_Task objective_
From the line containing "right elbow: (761, 492)" through the last line of the records below, each line is to be repeated exactly; pictures are to be omitted.

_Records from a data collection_
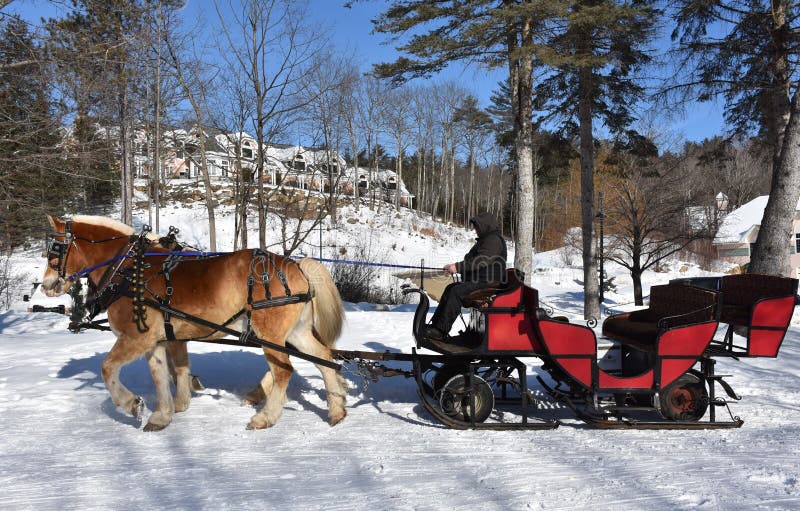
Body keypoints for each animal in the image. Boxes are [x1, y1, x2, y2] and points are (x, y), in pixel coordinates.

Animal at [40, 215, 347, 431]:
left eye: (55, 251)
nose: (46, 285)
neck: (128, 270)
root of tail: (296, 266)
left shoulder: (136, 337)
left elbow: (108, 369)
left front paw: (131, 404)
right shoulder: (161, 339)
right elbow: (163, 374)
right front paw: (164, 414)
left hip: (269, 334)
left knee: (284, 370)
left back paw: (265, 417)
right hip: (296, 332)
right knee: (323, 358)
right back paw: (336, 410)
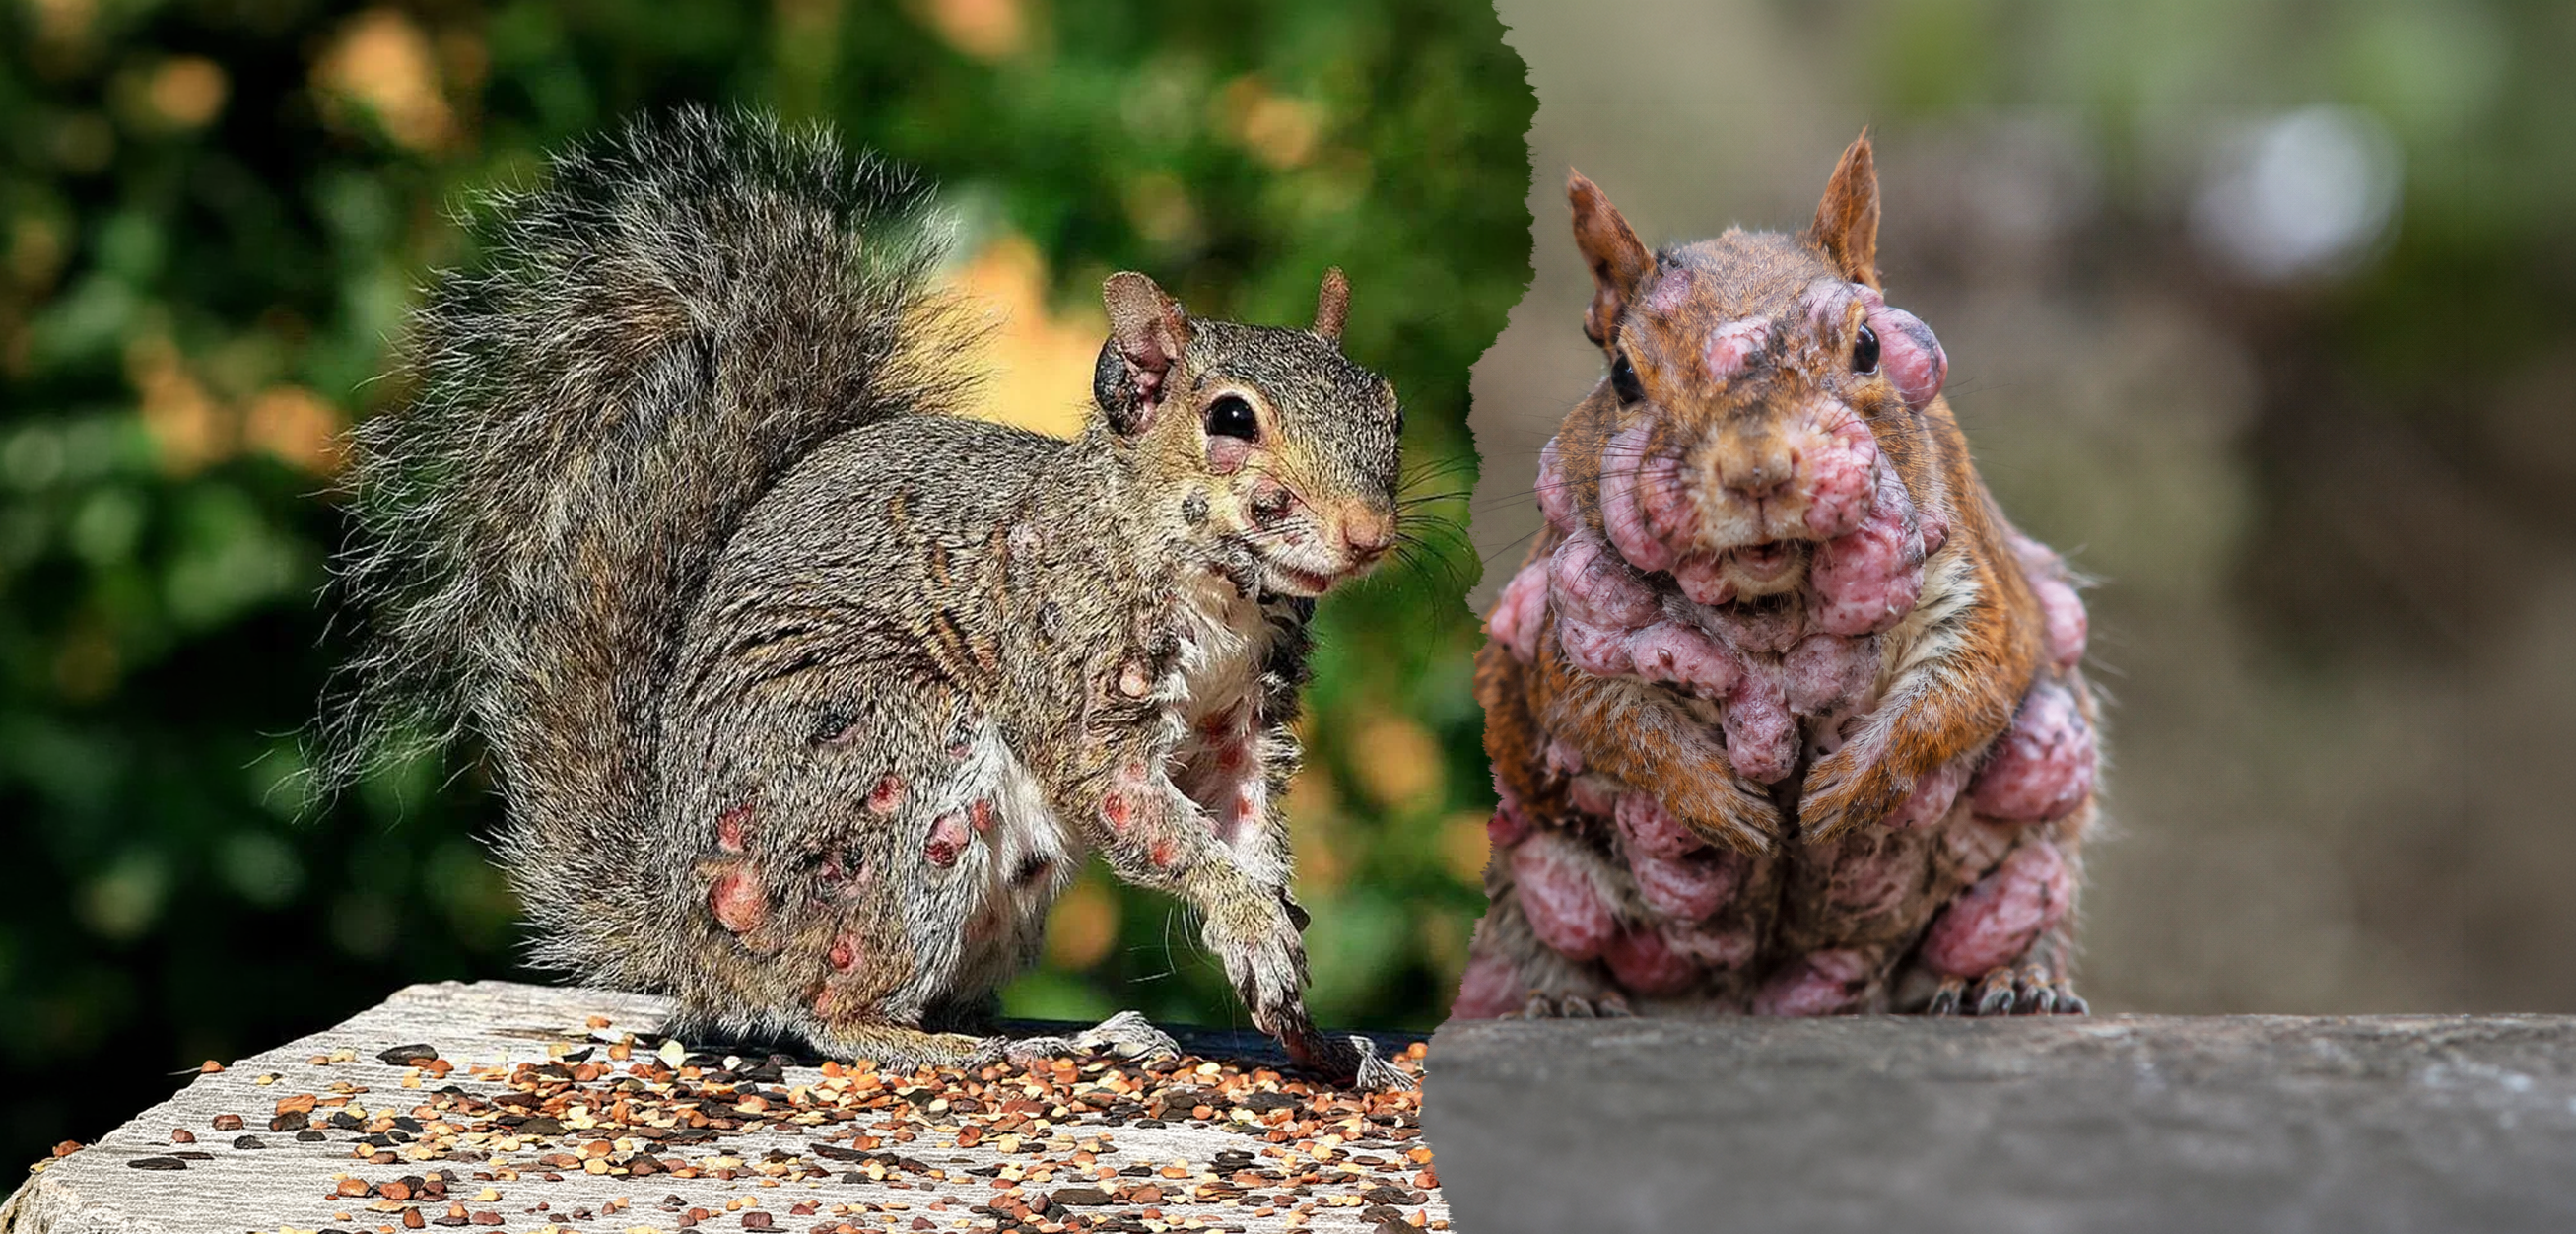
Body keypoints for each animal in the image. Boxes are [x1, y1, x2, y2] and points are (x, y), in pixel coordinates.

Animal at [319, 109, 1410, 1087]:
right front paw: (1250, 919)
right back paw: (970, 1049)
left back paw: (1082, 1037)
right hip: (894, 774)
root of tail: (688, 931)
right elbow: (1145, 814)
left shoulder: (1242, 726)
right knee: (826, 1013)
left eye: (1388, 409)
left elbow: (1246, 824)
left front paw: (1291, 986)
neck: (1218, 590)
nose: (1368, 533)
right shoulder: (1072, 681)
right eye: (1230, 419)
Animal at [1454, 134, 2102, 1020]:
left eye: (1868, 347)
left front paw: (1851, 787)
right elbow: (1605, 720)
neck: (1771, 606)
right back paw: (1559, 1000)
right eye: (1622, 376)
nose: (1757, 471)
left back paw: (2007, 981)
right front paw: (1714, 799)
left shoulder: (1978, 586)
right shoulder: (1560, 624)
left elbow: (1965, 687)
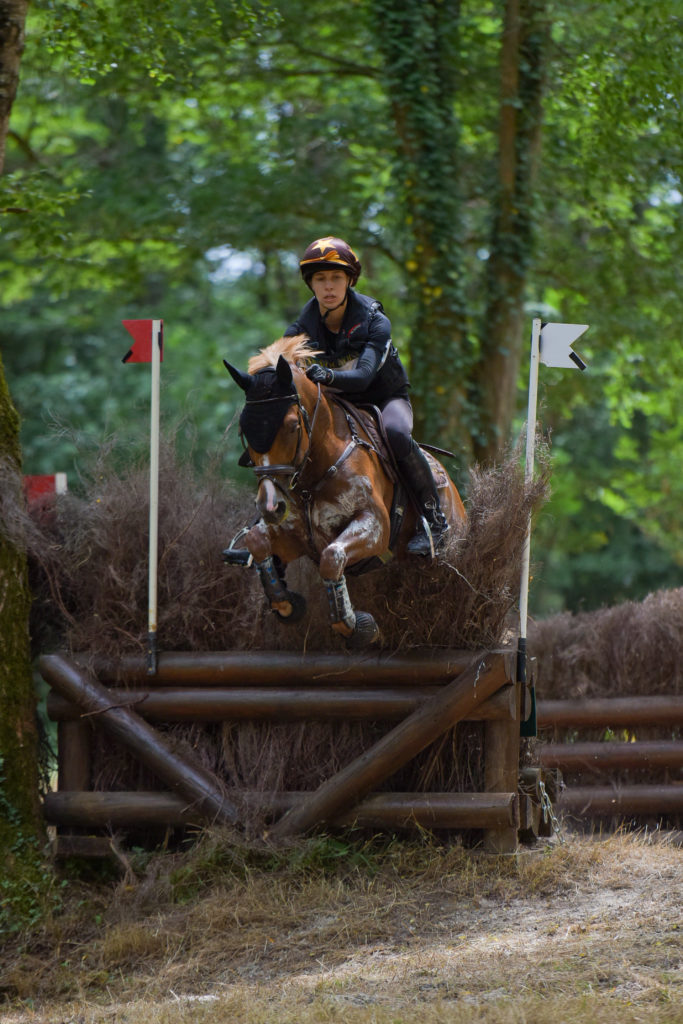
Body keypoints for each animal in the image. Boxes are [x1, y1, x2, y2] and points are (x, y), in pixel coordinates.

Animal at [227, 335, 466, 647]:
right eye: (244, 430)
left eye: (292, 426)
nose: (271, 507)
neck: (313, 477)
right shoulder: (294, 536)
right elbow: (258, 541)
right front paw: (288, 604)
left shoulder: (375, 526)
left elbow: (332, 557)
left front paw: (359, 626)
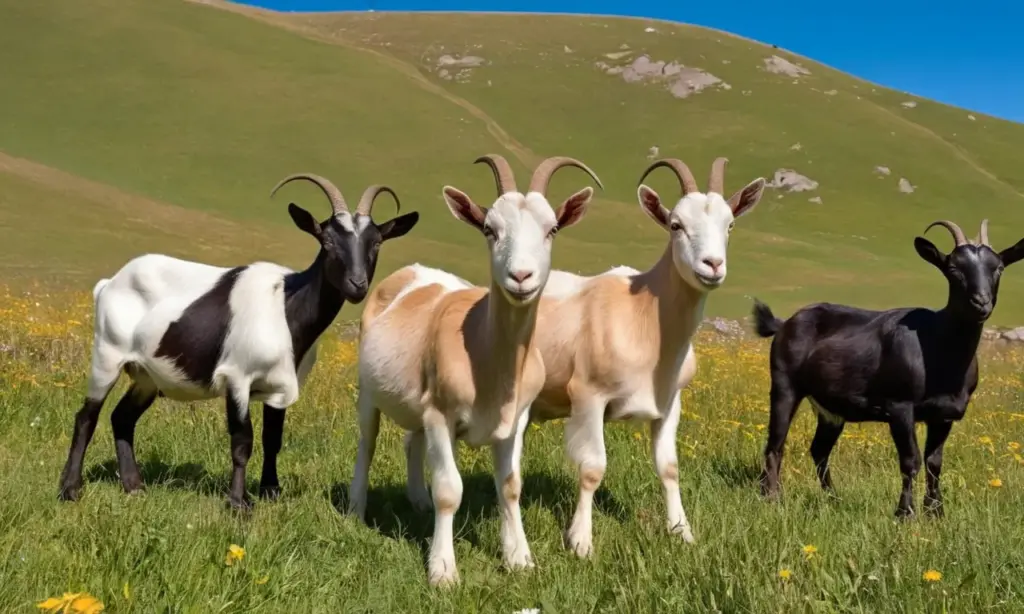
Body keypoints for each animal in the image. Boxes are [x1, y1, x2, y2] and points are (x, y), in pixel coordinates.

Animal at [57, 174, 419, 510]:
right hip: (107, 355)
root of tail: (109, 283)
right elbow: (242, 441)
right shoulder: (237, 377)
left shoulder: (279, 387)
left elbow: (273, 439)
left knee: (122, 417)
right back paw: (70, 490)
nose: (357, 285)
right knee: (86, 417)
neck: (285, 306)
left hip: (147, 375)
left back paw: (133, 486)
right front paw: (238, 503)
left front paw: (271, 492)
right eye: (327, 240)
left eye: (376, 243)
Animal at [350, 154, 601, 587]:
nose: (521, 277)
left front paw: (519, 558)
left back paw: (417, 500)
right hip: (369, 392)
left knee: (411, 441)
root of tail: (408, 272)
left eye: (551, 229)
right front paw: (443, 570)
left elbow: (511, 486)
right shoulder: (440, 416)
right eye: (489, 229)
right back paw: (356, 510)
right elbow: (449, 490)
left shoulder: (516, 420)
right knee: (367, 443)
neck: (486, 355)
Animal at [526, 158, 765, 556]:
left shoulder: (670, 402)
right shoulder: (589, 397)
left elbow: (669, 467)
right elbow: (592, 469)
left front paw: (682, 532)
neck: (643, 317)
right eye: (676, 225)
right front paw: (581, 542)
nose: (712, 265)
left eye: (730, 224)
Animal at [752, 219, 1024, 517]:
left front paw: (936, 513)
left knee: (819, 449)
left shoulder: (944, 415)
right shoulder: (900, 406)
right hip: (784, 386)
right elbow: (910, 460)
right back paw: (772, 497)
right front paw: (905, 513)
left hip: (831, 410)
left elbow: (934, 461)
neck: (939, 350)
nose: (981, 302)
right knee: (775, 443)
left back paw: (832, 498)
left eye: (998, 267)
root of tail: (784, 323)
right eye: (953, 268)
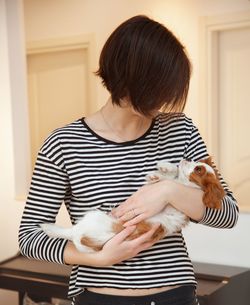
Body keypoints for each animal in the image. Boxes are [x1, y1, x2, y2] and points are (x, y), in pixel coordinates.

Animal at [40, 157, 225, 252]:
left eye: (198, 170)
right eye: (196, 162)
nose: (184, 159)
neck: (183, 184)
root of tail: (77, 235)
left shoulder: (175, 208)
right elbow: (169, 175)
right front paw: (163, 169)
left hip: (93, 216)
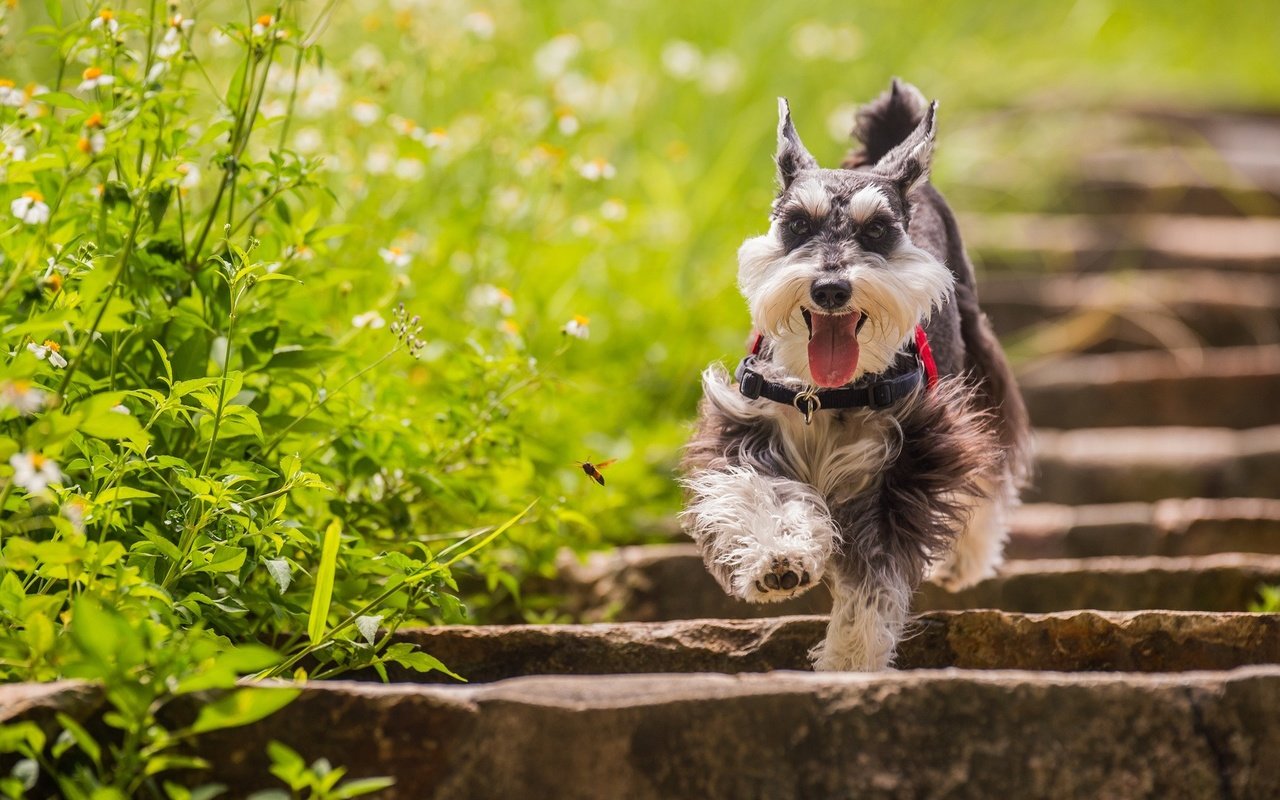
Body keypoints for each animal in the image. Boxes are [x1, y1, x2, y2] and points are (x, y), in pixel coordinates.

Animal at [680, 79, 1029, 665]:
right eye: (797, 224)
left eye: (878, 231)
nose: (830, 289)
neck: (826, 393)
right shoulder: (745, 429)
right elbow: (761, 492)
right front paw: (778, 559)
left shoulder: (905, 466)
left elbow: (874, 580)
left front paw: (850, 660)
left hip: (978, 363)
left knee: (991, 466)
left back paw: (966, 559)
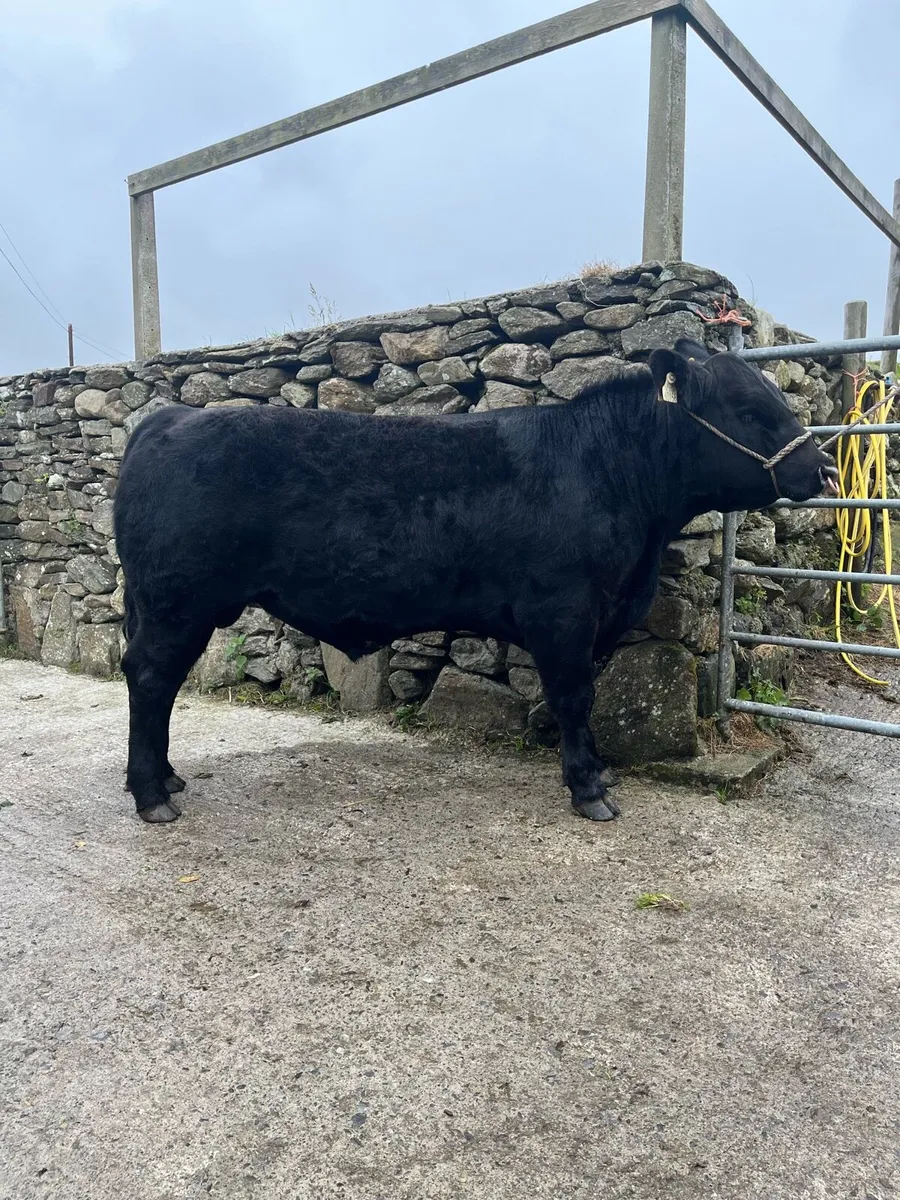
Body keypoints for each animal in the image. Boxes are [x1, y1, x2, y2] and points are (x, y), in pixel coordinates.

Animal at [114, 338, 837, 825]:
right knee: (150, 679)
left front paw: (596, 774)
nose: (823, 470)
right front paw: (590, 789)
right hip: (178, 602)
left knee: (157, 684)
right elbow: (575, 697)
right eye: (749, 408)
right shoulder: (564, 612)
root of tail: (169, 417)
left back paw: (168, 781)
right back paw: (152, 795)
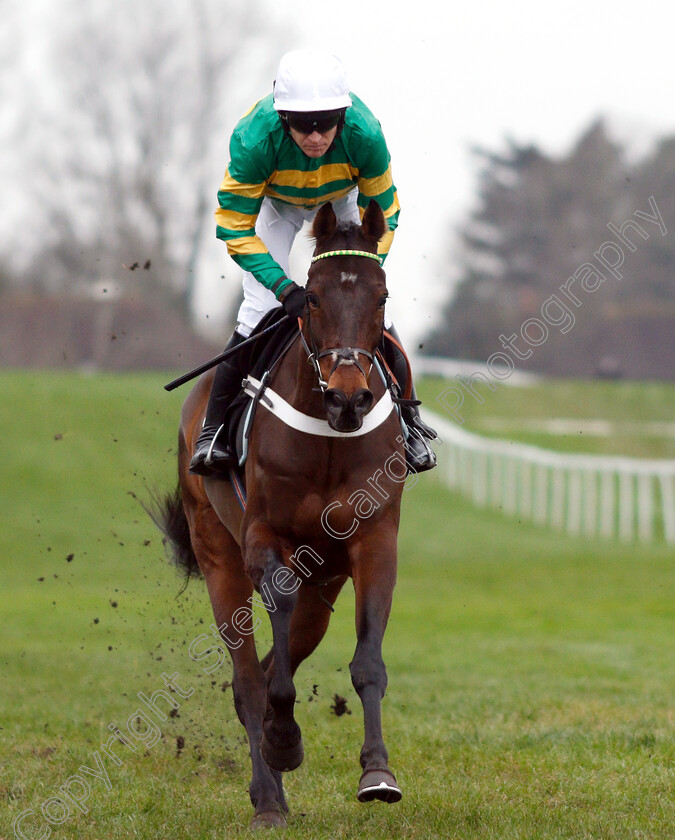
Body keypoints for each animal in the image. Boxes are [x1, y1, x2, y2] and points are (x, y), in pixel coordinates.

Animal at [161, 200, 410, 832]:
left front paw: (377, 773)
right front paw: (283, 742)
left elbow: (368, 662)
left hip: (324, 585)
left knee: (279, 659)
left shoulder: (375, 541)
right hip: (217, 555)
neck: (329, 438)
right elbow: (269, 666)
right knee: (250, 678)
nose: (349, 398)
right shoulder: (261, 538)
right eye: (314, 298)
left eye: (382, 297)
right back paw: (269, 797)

_Solution to the exercise_
right elbow: (761, 492)
right front paw: (778, 559)
left shoulder: (905, 466)
left elbow: (874, 580)
left front paw: (850, 660)
left hip: (978, 363)
left knee: (991, 466)
left back paw: (966, 559)
Body keypoints for each animal in the image. Boxes are [x1, y1, x2, y2] and points are (x, y), in pixel coordinates.

Animal at [114, 338, 837, 825]:
right knee: (150, 679)
left front paw: (596, 774)
nose: (823, 470)
right front paw: (590, 789)
right hip: (178, 602)
left knee: (157, 684)
right elbow: (575, 697)
right eye: (749, 408)
right shoulder: (564, 612)
root of tail: (169, 417)
left back paw: (168, 781)
right back paw: (152, 795)
Body keypoints for each animal in the image. Boxes are [x1, y1, x2, y2] and points are (x, y), in pixel coordinates.

Animal at [161, 200, 410, 832]:
left front paw: (377, 773)
right front paw: (283, 742)
left elbow: (368, 662)
left hip: (324, 585)
left knee: (279, 659)
left shoulder: (375, 541)
right hip: (217, 555)
neck: (329, 438)
right elbow: (269, 666)
right knee: (250, 678)
nose: (349, 398)
right shoulder: (261, 538)
right eye: (314, 298)
left eye: (382, 297)
right back paw: (269, 797)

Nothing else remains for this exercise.